** Dataset extract follows **

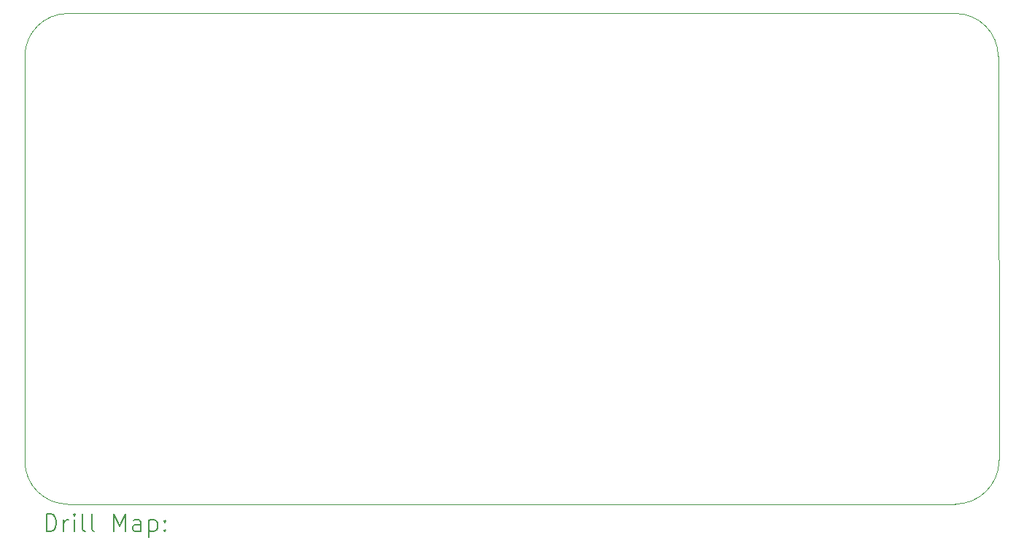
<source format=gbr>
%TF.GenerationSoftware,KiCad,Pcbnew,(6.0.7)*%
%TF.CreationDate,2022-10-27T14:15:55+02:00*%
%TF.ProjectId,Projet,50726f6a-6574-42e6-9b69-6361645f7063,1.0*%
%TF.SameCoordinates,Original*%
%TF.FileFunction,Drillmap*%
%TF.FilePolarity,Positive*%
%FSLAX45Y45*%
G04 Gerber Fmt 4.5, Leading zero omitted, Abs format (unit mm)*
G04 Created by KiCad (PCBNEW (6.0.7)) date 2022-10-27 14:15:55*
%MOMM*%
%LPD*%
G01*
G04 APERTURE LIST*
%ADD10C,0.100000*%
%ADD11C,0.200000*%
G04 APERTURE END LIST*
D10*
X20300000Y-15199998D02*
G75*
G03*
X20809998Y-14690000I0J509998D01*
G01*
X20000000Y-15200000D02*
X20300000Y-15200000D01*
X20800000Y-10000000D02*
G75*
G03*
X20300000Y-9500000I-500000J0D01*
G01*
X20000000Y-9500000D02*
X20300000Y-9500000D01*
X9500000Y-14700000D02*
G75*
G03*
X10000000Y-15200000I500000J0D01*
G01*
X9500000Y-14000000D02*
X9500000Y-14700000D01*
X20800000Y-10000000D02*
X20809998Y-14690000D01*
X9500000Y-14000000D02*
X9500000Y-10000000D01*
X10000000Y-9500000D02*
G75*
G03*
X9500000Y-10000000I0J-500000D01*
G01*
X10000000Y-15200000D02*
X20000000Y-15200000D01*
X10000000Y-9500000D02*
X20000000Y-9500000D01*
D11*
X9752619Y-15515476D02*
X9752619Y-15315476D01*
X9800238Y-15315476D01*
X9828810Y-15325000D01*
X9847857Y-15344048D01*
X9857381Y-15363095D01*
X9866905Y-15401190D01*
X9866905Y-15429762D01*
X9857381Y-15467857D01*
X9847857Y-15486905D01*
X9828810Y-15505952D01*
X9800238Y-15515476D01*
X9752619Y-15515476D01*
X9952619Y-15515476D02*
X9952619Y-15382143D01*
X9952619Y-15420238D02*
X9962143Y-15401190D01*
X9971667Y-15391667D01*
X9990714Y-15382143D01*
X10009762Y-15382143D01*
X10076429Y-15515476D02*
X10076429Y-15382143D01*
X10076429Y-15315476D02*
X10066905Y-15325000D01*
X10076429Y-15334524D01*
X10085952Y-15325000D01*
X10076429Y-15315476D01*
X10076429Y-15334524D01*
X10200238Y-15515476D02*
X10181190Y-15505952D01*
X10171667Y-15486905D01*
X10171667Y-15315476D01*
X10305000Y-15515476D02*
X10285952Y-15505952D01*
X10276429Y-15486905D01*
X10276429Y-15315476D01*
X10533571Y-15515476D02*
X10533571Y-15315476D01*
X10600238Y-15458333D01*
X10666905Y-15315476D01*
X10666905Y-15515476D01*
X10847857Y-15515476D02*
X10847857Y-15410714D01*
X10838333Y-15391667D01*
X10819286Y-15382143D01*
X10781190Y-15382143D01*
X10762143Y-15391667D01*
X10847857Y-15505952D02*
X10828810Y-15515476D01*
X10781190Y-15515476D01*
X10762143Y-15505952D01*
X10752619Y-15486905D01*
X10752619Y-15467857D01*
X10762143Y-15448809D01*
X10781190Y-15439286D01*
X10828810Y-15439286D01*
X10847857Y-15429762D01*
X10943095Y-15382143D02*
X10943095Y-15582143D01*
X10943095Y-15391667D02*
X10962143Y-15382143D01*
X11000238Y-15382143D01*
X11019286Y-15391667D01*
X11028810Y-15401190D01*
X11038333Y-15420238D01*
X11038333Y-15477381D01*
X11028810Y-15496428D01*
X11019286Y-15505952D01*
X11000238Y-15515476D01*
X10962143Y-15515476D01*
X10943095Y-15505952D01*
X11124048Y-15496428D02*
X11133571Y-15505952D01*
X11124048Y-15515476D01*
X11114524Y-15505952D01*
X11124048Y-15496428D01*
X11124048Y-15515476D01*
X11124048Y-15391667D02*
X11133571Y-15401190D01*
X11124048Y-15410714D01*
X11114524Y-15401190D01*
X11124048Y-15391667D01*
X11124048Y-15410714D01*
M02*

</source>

** End of Dataset extract **
** Dataset extract follows **

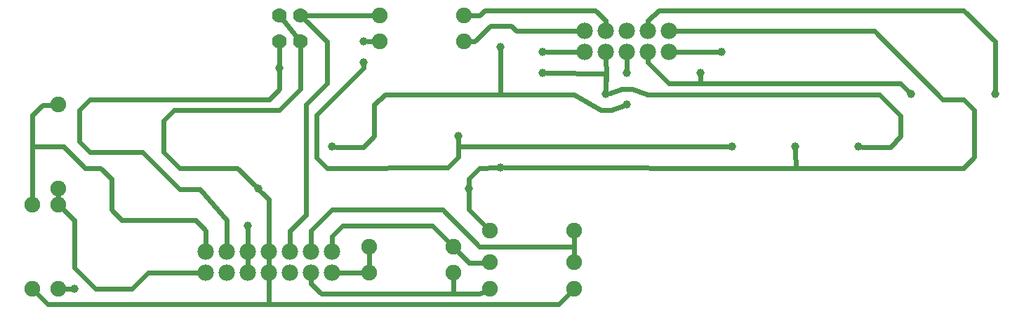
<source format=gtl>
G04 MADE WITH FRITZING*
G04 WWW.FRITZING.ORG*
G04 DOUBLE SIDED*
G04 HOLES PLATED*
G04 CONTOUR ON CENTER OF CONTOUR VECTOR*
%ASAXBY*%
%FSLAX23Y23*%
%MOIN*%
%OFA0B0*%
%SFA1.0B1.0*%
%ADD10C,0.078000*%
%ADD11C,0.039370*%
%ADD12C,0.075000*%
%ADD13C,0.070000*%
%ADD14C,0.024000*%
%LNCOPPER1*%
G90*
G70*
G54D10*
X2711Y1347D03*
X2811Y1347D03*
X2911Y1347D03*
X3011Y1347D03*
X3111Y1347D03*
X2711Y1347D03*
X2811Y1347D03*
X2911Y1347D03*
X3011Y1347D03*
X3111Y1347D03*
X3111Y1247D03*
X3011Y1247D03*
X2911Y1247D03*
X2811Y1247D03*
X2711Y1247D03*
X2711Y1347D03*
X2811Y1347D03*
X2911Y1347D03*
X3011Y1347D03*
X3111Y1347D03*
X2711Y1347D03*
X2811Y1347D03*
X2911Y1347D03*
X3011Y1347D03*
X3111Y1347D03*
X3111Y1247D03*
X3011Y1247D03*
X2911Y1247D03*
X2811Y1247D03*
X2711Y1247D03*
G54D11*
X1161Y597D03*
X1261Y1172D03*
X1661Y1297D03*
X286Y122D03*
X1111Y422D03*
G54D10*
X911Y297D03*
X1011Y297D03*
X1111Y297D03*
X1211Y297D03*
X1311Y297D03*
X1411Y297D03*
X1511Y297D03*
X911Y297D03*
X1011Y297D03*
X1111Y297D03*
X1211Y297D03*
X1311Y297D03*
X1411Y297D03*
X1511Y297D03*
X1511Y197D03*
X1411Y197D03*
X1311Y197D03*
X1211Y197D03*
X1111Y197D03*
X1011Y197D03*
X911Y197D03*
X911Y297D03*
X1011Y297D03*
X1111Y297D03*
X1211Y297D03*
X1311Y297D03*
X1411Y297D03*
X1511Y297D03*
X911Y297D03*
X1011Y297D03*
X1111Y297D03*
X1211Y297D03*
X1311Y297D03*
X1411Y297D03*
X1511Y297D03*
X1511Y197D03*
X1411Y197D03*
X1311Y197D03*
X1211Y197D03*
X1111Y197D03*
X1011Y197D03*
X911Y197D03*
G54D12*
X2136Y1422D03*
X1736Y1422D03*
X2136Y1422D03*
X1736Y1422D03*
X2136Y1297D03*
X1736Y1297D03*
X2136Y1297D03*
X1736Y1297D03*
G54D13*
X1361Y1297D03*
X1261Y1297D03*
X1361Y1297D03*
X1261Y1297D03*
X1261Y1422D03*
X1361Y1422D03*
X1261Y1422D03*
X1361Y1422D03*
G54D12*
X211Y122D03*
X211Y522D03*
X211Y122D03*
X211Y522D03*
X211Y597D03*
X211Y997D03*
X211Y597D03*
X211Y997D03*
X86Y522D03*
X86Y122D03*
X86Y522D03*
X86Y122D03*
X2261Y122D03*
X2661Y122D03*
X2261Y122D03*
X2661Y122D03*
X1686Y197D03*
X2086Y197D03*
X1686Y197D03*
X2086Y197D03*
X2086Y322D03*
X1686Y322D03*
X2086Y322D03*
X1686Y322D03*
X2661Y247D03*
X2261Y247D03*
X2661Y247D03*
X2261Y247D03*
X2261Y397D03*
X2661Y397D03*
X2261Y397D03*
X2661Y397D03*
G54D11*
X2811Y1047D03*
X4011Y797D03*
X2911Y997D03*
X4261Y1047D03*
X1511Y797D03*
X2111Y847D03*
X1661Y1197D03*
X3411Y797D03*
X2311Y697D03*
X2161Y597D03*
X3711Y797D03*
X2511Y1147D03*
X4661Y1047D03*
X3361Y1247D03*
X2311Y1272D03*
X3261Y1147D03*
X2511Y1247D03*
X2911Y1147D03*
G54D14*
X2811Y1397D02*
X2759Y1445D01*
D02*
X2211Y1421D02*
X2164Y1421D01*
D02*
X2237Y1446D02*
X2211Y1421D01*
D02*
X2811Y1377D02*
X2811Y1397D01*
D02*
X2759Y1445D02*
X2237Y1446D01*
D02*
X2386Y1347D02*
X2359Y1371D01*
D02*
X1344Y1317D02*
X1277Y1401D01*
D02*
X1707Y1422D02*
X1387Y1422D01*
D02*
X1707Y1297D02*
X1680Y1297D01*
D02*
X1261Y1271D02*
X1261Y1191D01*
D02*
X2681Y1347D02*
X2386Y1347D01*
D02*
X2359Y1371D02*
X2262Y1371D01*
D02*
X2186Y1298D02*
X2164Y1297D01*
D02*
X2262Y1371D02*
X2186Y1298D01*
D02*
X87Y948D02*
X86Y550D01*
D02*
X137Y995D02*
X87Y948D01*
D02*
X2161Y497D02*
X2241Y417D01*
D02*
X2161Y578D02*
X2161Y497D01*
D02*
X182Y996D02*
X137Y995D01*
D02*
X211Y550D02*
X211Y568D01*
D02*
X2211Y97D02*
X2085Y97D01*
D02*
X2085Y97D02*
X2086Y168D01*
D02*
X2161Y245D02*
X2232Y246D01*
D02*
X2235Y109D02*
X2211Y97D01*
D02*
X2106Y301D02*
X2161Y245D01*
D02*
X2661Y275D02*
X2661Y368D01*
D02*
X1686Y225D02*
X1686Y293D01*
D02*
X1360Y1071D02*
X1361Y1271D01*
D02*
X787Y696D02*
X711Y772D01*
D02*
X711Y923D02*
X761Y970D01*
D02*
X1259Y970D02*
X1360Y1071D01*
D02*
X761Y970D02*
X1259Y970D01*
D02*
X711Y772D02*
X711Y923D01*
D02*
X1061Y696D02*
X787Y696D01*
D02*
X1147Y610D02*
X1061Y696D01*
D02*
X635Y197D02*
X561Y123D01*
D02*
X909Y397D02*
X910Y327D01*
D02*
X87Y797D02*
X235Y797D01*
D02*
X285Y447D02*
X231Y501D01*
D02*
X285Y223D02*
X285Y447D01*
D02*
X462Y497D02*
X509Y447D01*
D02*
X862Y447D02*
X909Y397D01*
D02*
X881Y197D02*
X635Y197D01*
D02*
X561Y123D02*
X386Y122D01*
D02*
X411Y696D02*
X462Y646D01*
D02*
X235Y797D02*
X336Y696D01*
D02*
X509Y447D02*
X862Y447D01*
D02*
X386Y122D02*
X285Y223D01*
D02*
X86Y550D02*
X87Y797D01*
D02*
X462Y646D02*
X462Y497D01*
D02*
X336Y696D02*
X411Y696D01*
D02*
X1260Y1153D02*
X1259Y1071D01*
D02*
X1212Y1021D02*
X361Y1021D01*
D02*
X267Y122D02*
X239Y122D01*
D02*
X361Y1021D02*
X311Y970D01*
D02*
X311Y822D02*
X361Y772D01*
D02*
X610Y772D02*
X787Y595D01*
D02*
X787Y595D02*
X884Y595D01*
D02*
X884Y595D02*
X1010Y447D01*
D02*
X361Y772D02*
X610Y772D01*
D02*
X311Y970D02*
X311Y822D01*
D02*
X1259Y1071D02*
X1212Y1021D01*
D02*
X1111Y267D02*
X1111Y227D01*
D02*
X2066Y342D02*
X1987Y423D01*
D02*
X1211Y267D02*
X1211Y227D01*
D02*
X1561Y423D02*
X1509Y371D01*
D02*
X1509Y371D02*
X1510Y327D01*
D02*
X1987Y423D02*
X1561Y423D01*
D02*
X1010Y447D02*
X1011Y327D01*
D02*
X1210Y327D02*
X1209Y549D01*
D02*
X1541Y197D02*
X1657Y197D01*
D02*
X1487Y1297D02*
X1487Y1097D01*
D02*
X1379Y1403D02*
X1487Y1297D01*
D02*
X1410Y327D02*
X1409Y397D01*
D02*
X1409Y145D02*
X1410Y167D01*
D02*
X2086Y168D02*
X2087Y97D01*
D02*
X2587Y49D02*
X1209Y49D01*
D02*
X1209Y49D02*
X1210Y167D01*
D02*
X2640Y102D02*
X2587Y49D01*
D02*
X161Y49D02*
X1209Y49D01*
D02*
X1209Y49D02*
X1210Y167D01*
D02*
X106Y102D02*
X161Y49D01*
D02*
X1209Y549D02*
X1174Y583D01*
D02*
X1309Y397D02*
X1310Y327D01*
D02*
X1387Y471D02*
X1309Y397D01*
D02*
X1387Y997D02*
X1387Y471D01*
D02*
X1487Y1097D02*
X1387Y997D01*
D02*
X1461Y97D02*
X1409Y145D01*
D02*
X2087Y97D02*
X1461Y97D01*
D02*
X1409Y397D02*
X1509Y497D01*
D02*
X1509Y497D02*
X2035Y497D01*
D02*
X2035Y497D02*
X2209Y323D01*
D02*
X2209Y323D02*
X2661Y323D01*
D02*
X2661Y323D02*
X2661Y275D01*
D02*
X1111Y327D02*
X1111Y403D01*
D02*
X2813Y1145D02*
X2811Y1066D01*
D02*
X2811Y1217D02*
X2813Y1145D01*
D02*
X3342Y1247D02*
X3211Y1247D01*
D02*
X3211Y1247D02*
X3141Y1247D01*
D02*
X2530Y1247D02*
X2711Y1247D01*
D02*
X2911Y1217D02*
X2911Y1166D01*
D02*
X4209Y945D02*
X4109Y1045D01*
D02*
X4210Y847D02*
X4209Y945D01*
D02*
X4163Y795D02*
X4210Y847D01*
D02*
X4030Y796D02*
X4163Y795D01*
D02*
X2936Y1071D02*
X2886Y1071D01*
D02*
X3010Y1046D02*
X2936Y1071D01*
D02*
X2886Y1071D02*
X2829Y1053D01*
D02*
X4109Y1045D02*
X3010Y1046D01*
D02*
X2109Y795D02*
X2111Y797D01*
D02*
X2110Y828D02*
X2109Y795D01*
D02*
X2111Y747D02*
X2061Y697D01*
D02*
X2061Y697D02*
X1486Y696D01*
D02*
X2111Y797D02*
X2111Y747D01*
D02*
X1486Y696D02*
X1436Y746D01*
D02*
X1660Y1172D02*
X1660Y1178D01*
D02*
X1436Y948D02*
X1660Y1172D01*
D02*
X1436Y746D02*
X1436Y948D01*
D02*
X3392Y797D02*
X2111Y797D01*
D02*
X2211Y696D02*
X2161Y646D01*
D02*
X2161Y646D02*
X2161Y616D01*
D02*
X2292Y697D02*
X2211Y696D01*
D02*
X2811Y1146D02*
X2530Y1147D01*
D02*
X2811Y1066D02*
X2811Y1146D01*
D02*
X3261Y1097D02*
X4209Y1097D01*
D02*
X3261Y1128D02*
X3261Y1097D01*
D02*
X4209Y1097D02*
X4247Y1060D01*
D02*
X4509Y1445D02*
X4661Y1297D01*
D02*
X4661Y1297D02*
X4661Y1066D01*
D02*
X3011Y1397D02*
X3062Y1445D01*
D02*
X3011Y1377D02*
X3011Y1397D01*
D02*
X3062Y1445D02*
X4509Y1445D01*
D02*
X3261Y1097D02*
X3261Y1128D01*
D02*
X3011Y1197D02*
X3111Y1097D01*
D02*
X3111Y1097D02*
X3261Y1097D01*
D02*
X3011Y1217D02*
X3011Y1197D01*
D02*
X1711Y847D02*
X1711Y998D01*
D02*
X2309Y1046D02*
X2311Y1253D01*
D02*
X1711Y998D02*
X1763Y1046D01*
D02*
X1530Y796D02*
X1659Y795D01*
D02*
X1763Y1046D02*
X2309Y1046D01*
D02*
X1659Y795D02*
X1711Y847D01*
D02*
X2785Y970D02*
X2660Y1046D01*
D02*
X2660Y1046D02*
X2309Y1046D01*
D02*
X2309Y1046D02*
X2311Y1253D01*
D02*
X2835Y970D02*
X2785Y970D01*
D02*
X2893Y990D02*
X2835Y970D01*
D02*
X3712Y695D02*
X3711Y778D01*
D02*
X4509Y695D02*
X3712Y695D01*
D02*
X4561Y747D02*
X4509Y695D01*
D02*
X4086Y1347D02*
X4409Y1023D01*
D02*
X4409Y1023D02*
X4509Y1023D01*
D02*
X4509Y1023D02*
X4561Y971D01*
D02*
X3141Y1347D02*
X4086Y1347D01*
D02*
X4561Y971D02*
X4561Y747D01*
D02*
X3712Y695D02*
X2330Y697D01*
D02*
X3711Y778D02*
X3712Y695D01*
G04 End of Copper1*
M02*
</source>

** End of Dataset extract **
** Dataset extract follows **

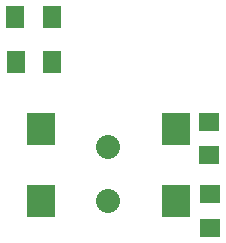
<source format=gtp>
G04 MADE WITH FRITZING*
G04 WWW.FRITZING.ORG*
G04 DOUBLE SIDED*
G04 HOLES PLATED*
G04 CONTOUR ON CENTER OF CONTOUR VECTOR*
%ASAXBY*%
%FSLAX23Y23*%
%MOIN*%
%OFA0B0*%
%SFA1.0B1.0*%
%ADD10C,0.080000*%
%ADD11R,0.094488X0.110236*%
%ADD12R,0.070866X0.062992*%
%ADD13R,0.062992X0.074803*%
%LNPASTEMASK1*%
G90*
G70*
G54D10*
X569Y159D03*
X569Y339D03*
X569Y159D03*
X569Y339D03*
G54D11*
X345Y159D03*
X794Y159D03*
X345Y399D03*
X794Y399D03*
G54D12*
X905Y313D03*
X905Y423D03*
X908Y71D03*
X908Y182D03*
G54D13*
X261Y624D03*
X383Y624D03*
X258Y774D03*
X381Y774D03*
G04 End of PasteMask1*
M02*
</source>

** End of Dataset extract **

_What the task requires_: Above are the entries. Output exactly the lines beginning with the line that has "<source format=gbr>" and ending with the line that has "X20000000Y-9500000D02*".

_Exercise result_:
<source format=gbr>
%TF.GenerationSoftware,KiCad,Pcbnew,(6.0.7)*%
%TF.CreationDate,2022-10-27T14:15:55+02:00*%
%TF.ProjectId,Projet,50726f6a-6574-42e6-9b69-6361645f7063,1.0*%
%TF.SameCoordinates,Original*%
%TF.FileFunction,Drillmap*%
%TF.FilePolarity,Positive*%
%FSLAX45Y45*%
G04 Gerber Fmt 4.5, Leading zero omitted, Abs format (unit mm)*
G04 Created by KiCad (PCBNEW (6.0.7)) date 2022-10-27 14:15:55*
%MOMM*%
%LPD*%
G01*
G04 APERTURE LIST*
%ADD10C,0.100000*%
%ADD11C,0.200000*%
G04 APERTURE END LIST*
D10*
X20300000Y-15199998D02*
G75*
G03*
X20809998Y-14690000I0J509998D01*
G01*
X20000000Y-15200000D02*
X20300000Y-15200000D01*
X20800000Y-10000000D02*
G75*
G03*
X20300000Y-9500000I-500000J0D01*
G01*
X20000000Y-9500000D02*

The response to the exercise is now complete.